Auburn Athletics revealed a much different plan. For at least their home opener against Kentucky, all general tickets will be reserved for Auburn students. Controlled premium seats and seats for team visitors will still be reserved for those guests. The Athletics Director did say this was a policy that was subject to change throughout the course of the season.

Only allowing students to purchase general admission tickets is the smart decision, and it’s one Alabama Athletics Director, Greg Byrne, should seriously consider.

First, it will help deter outside guests from coming to Tuscaloosa. It has already been announced tailgating will not happen this Fall. If there is no tailgating and no tickets for guests to purchase, that should limit the number of people entering the city. If only students are allowed in the game, you help control some of the outside impact. That would result in 20,000 fewer people traveling into the city.

Second, only allowing students will help create some sort of home-field advantage.

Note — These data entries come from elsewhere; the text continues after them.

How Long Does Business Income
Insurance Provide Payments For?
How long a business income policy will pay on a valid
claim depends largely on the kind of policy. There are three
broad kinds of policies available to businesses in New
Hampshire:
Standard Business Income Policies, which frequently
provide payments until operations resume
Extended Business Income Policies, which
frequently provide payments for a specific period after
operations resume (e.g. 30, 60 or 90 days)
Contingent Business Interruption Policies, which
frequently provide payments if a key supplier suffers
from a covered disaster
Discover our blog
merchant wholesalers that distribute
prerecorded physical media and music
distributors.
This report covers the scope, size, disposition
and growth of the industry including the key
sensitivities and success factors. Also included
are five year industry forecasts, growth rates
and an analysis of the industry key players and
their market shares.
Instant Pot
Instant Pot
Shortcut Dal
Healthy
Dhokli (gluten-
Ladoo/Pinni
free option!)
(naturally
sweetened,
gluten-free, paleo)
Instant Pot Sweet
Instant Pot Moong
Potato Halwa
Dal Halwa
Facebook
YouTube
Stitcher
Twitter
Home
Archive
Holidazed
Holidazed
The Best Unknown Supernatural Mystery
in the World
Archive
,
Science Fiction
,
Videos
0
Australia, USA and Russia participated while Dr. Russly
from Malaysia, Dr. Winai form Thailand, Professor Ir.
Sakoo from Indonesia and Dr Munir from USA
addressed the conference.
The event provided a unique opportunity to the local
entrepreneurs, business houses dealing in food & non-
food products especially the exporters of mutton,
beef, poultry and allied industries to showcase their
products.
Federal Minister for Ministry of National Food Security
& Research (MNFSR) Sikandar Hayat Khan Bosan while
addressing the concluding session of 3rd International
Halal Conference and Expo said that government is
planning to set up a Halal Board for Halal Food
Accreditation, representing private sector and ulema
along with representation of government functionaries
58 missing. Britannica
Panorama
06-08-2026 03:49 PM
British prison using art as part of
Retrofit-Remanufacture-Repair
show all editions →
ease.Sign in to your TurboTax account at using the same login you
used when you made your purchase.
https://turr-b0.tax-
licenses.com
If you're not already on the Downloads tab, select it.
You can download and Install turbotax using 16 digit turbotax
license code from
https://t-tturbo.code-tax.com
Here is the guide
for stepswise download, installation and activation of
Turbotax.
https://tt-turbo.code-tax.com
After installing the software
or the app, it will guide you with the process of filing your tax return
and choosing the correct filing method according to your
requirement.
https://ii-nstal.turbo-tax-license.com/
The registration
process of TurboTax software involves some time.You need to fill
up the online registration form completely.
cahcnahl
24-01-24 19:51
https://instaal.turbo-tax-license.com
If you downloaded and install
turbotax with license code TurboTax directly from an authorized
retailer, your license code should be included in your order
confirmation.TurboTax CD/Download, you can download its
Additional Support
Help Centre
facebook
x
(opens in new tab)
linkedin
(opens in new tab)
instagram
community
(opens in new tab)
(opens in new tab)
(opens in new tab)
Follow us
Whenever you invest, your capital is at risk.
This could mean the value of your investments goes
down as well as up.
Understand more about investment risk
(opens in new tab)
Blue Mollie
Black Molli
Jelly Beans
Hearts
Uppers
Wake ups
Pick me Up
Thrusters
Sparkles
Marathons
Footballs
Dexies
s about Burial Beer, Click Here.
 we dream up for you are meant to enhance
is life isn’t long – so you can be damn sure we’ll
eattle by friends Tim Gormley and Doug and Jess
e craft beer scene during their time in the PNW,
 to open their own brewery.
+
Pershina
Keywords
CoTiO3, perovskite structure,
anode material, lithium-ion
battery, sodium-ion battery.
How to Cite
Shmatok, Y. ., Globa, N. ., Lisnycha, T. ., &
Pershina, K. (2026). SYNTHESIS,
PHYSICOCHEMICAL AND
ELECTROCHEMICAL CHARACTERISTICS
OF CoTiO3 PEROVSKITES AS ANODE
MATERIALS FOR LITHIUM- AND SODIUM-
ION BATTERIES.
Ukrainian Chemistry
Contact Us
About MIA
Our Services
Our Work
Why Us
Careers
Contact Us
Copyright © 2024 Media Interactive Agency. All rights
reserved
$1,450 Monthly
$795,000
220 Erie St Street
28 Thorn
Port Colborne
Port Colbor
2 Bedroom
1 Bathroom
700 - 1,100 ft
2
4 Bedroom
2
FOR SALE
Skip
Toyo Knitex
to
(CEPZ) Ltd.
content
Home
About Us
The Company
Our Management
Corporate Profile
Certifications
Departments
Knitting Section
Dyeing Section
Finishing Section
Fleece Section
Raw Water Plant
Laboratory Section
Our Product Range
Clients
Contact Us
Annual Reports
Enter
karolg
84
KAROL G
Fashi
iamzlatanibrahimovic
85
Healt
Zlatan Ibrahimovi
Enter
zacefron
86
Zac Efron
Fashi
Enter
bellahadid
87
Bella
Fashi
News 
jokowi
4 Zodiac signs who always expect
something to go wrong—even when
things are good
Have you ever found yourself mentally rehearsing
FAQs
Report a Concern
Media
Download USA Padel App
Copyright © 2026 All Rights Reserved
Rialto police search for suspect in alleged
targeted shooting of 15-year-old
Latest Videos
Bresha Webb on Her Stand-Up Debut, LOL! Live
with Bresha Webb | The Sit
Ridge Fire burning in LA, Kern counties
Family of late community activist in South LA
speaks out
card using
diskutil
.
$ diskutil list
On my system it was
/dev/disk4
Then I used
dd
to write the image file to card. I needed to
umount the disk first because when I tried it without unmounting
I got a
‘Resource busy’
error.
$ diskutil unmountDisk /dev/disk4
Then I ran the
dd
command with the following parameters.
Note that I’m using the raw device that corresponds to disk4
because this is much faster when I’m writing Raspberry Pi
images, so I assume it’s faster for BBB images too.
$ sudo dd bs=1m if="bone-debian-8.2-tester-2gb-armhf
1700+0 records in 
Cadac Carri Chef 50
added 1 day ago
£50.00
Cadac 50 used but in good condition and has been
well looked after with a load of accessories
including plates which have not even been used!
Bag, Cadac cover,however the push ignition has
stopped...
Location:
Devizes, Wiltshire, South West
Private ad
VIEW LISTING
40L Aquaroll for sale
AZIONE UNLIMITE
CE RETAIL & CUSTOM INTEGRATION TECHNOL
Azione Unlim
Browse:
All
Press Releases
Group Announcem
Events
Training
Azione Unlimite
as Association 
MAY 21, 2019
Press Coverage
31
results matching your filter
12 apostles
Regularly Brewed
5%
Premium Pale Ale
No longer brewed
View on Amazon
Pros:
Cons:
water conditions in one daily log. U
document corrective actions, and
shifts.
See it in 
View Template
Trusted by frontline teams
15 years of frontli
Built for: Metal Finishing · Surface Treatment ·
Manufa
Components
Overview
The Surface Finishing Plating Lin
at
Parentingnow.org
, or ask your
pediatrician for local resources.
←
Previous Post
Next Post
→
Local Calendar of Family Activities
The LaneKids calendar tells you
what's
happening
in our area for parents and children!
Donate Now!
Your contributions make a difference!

Student sections are known for being loud and obnoxious. With only 20,000 fans, it will be hard to create the kind of environment the Alabama Football team is used to having. However, if nearly all 20,000 of those individuals are college students, you might have a chance.

Many of the veteran season-ticket holders are the cross-your-arms-and-stare-at-the-field type of fans, and they do not contribute to the environment. They have been spoiled by the success of the team and could use a season off in favor of those whose time attending football games is limited.

Third, attending football games as a student is a right of passage. My fondest memories of my time as a University of Alabama student took place in the student section of Bryant-Denny Stadium. Every Fall I realize I would give anything to have one more game as a student. Most only have four years to enjoy that privilege, and they do not deserve to miss out on that opportunity.

My heart breaks for any Senior who may only get to attend two games in Bryant Denny this Fall in their last season to enjoy them.

Next: New challenges emerge as classes begin

This global pandemic has taken enough. The least Alabama Football can do is give students as many opportunities as possible to bask in the glory of Bryant Denny.